Work item.
What is the count of lines in the material below that hold "action"? Answer with only that number.

Material provided.
* * * * *
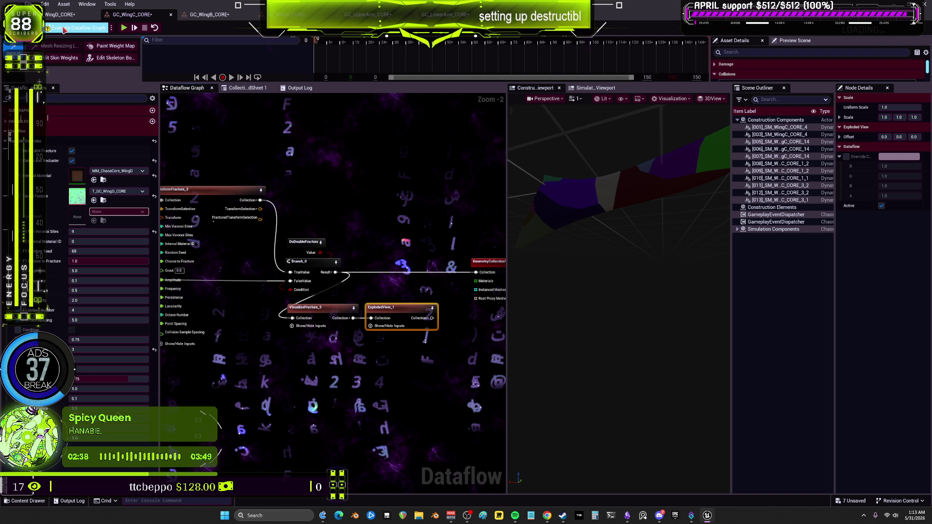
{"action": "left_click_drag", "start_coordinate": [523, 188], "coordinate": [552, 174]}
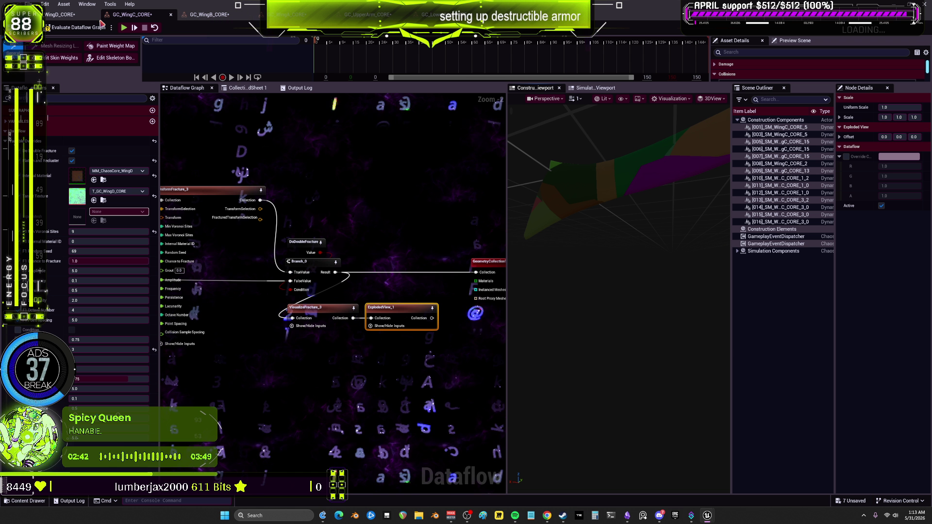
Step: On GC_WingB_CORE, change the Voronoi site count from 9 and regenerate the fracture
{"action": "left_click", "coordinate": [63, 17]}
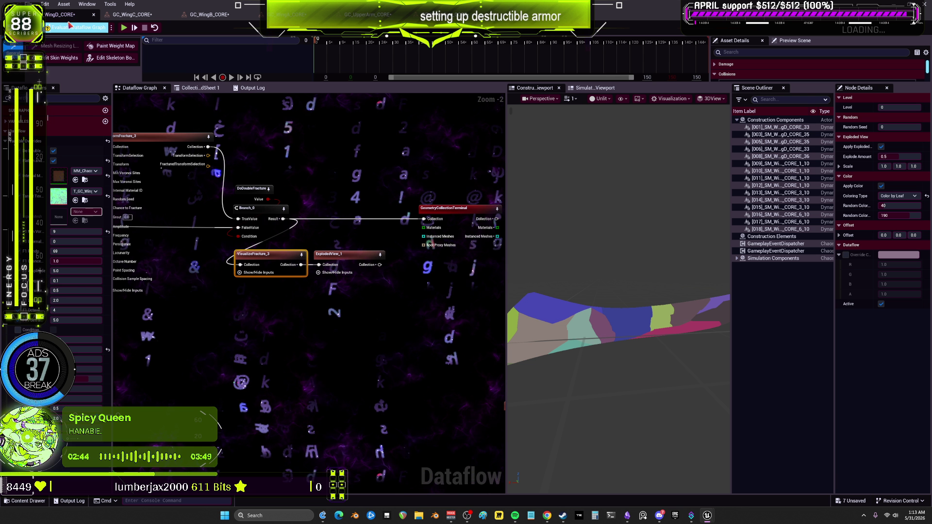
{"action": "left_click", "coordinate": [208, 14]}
* * * * *
Result for this exercise.
3